Handing more power to the generals may very well be the wrong approach and is likely to empower a military that already has too much influence as well as an intelligence service that created many of the monsters which have come back to haunt them. The WikiLeaks cables openly showed US fears of Pakistan’s support for Islamist groups including the Afghan Taliban.
Instead of a military-focused, military-led response to terrorism in Pakistan, the current inadequate civilian courts must get the sort of funding, training and support that they require to deal with Islamist terrorism.

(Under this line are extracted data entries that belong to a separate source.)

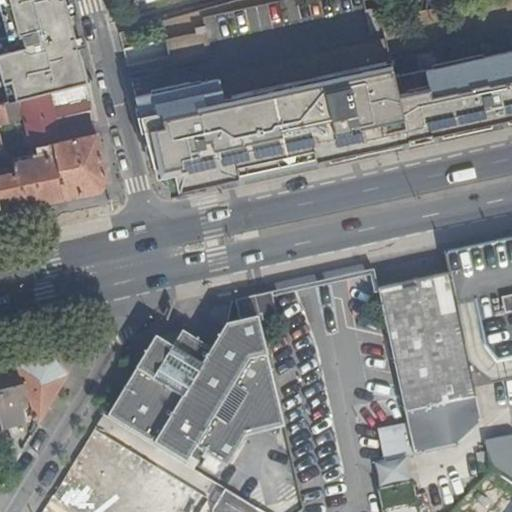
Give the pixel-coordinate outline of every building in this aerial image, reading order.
[(0,0),(0,10),(7,37),(0,38),(0,74),(7,103),(29,97),(86,83),(91,82),(69,0),(0,0)] [(157,181),(161,196),(511,118),(511,43),(392,67),(389,54),(216,88),(214,80),(126,101),(147,184),(157,181)] [(0,175),(0,211),(99,190),(106,178),(97,134),(61,142),(53,109),(90,100),(86,83),(29,97),(7,103),(0,104),(0,154),(2,154),(0,145),(0,124),(17,120),(20,130),(26,129),(30,149),(35,148),(37,158),(8,165),(10,173),(0,175)] [(61,142),(97,134),(90,100),(53,109),(61,142)] [(511,240),(442,256),(446,275),(472,388),(500,381),(495,363),(511,359),(511,240)] [(479,421),(472,388),(446,275),(431,279),(437,302),(454,374),(457,400),(404,412),(410,437),(479,421)] [(431,279),(376,290),(404,412),(457,400),(454,374),(437,302),(431,279)] [(276,319),(270,294),(234,302),(238,321),(260,317),(260,320),(261,322),(276,319)] [(257,320),(237,324),(224,327),(211,348),(261,337),(257,320)] [(153,340),(139,363),(208,349),(181,334),(153,340)] [(208,349),(139,363),(106,418),(184,465),(193,450),(206,457),(199,468),(212,477),(219,465),(224,469),(242,437),(281,429),(261,337),(211,348),(210,350),(208,349)] [(51,358),(0,369),(0,430),(1,433),(26,427),(22,411),(33,408),(37,425),(65,379),(51,358)] [(490,471),(511,485),(511,436),(484,441),(490,471)] [(147,501),(163,474),(149,464),(151,461),(117,441),(96,475),(129,496),(132,491),(147,501)] [(426,511),(417,474),(407,476),(410,489),(415,511),(426,511)] [(415,511),(410,489),(379,495),(383,511),(415,511)] [(260,511),(226,491),(212,511),(260,511)]
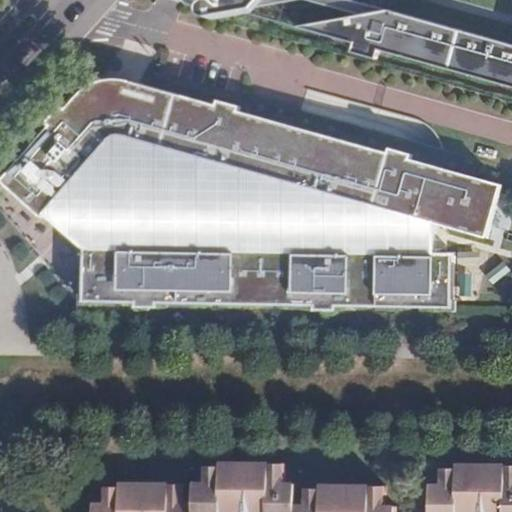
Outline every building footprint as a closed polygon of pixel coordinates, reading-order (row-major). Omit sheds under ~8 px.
[(188,0),(186,3),(199,6),(200,9),(201,12),(205,15),(209,16),(240,10),(356,43),(353,52),(378,59),(380,50),(511,87),(511,44),(355,0),(188,0)] [(133,122),(138,82),(137,81),(126,78),(118,77),(108,78),(102,80),(91,85),(83,91),(84,91),(85,90),(87,89),(88,89),(89,89),(91,89),(93,90),(94,90),(96,92),(97,93),(98,96),(109,121),(133,122)] [(80,94),(4,181),(84,247),(86,247),(84,293),(84,301),(137,302),(137,307),(161,307),(161,303),(316,306),(316,310),(339,310),(339,306),(455,308),(455,253),(436,253),(437,222),(489,237),(504,184),(413,159),(415,154),(392,148),(391,152),(241,111),(242,106),(220,99),(218,104),(138,82),(133,122),(109,121),(98,96),(97,93),(96,92),(94,90),(93,90),(91,89),(89,89),(88,89),(87,89),(85,90),(84,91),(83,91),(80,94)] [(390,505),(390,483),(358,483),(358,487),(345,486),(344,483),(326,482),(326,486),(311,486),(310,501),(299,501),(300,482),(289,482),(289,462),(257,461),(258,465),(244,464),(244,461),(226,461),(227,465),(212,464),(212,481),(201,482),(200,501),(190,501),(191,483),(158,481),(157,486),(144,486),(144,481),(126,481),(126,486),(110,486),(110,503),(98,503),(97,511),(399,511),(400,505),(390,505)] [(511,511),(511,463),(494,463),(493,466),(478,466),(478,463),(462,463),(462,466),(446,466),(446,484),(434,484),(434,511),(511,511)]
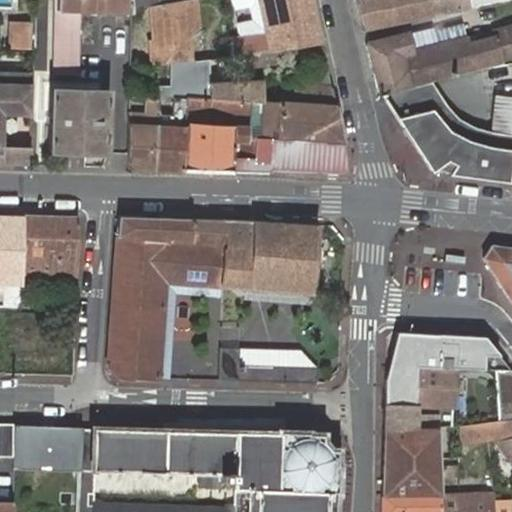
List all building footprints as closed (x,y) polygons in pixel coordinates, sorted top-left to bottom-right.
[(130,9),(128,0),(56,0),(52,71),(75,73),(80,9),(130,13),(130,11),(130,9)] [(159,3),(158,0),(128,0),(130,9),(154,4),(159,3)] [(194,0),(178,0),(159,3),(154,4),(154,10),(154,49),(150,49),(150,50),(149,66),(153,66),(191,62),(195,61),(193,46),(190,47),(189,41),(199,27),(194,0)] [(244,56),(322,43),(312,0),(236,0),(238,11),(255,9),(257,22),(239,24),(241,37),(232,38),(234,57),(244,56)] [(357,0),(363,29),(468,7),(466,0),(357,0)] [(31,20),(12,19),(11,46),(29,47),(31,20)] [(367,42),(378,94),(380,94),(431,80),(494,64),(501,63),(511,61),(511,27),(434,48),(413,53),(410,36),(409,32),(367,42)] [(430,30),(410,36),(413,53),(434,48),(430,30)] [(325,60),(322,43),(244,56),(246,71),(279,67),(298,63),(325,60)] [(211,84),(210,60),(195,61),(191,62),(191,70),(191,71),(192,86),(211,84)] [(153,70),(191,71),(191,70),(191,62),(153,66),(153,70)] [(188,98),(261,102),(260,81),(211,84),(192,86),(191,71),(153,70),(153,87),(138,86),(137,94),(176,96),(188,98)] [(32,114),(33,74),(0,73),(0,165),(14,165),(14,147),(1,147),(2,114),(32,114)] [(431,80),(380,94),(395,116),(446,103),(431,80)] [(259,137),(343,142),(331,87),(296,85),(295,91),(302,92),(301,104),(261,102),(260,117),(260,130),(259,137)] [(110,91),(49,89),(47,150),(106,153),(110,91)] [(511,92),(494,91),(491,128),(511,130),(511,92)] [(128,168),(156,169),(157,114),(158,96),(147,95),(147,114),(130,112),(128,168)] [(156,169),(183,170),(188,98),(176,96),(174,115),(157,114),(156,169)] [(183,170),(230,171),(231,158),(244,160),(246,141),(253,142),(253,161),(258,161),(259,137),(260,130),(219,127),(218,113),(260,117),(261,102),(188,98),(183,170)] [(446,103),(395,116),(403,128),(402,128),(412,143),(413,142),(432,170),(438,165),(448,159),(456,162),(451,171),(450,172),(510,178),(511,163),(511,130),(491,128),(475,124),(460,117),(446,103)] [(349,173),(343,142),(259,137),(258,161),(253,161),(244,160),(231,158),(230,171),(349,173)] [(30,148),(14,147),(14,165),(30,166),(30,148)] [(456,162),(448,159),(438,165),(444,168),(451,171),(456,162)] [(22,274),(75,276),(76,216),(0,213),(0,249),(23,250),(22,274)] [(190,238),(191,218),(118,215),(116,236),(190,238)] [(106,365),(119,377),(158,378),(165,282),(313,292),(317,224),(191,218),(190,238),(116,236),(106,365)] [(485,257),(511,300),(511,247),(492,245),(485,257)] [(385,341),(385,366),(415,367),(416,357),(407,356),(408,332),(395,331),(385,341)] [(416,357),(415,367),(419,367),(455,368),(495,369),(511,370),(485,337),(408,332),(407,356),(416,357)] [(237,348),(218,347),(217,380),(269,381),(269,365),(237,364),(237,348)] [(300,350),(237,348),(237,364),(269,365),(301,367),(317,367),(300,350)] [(269,365),(269,381),(300,382),(301,367),(269,365)] [(385,366),(384,404),(417,405),(419,367),(415,367),(385,366)] [(316,382),(317,367),(301,367),(300,382),(316,382)] [(419,367),(417,405),(454,406),(455,368),(419,367)] [(511,370),(495,369),(498,420),(511,417),(511,370)] [(384,404),(383,427),(416,429),(417,405),(384,404)] [(459,427),(462,445),(495,441),(509,438),(511,437),(511,417),(498,420),(489,422),(459,427)] [(12,423),(0,423),(0,454),(12,455),(12,449),(12,423)] [(29,424),(12,423),(12,449),(29,450),(30,447),(29,424)] [(334,511),(336,492),(338,492),(338,465),(336,464),(336,449),(324,433),(308,433),(309,430),(281,430),(281,431),(238,431),(93,428),(93,427),(78,428),(78,425),(48,424),(48,427),(47,446),(30,447),(29,450),(12,449),(12,455),(12,466),(75,471),(74,511),(334,511)] [(47,446),(48,427),(48,424),(29,424),(30,447),(47,446)] [(383,427),(381,497),(439,496),(438,431),(416,429),(383,427)] [(495,441),(511,461),(511,441),(509,438),(495,441)] [(381,497),(381,511),(444,511),(445,497),(439,497),(381,497)] [(445,497),(444,511),(490,511),(492,497),(445,497)] [(0,511),(11,511),(11,502),(0,501),(0,511)]
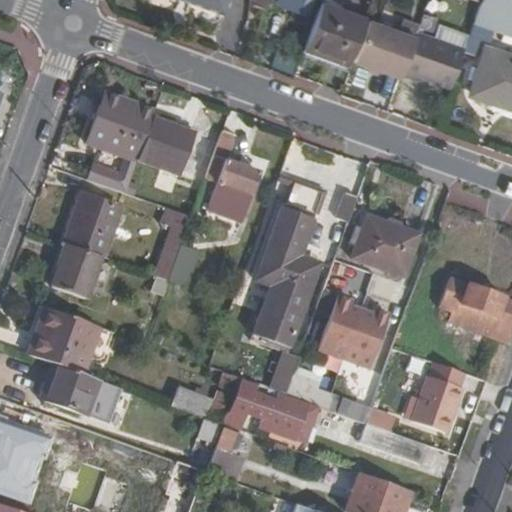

This will create an effective judiciary in a country that badly needs one, will deprive militants of their martyred status, stop the next generation of terrorists being made and stop the slide back to a military-led state.
It will also stop empowering those who have a great deal to answer for on their support for the original Afghan Taliban – the group that ultimately led to the creation of the Pakistani Taliban who carried out the Peshawar attack.
Former Pakistani ambassador to the United States Husain Haqqani implored Pakistan to concentrate on convicting terrorists, and not to let the intelligence services slip out of the spotlight for their support for groups which have now turned their sights on the Pakistani state.
Rather than sending billions of dollars in military aid to Pakistan, countries like the United States would do well to instead spend those dollars on employing thousands of attorneys, judges and trained prosecutors who are capable of dealing with the sluggish pace of cases currently in backlog.
If justice is what the people of Pakistan want, then it is obvious that justice is where money should be spent. The United States has spent over $11 billion dollars on military aid to Pakistan since 9/11 with a further $532 million already promised for this year alone.
Spending billions on military aid to Pakistan has obviously not paid the dividends expected. It is time a new approach was taken and investing in Pakistan’s fledgling democracy would be far more effective at turning the country from a hotbed of Islamist terrorism, to a functioning democracy.
If money is not spent on building peace in Pakistan instead of making war, Peshawar will not remain the worst terrorist atrocity the country has ever seen.”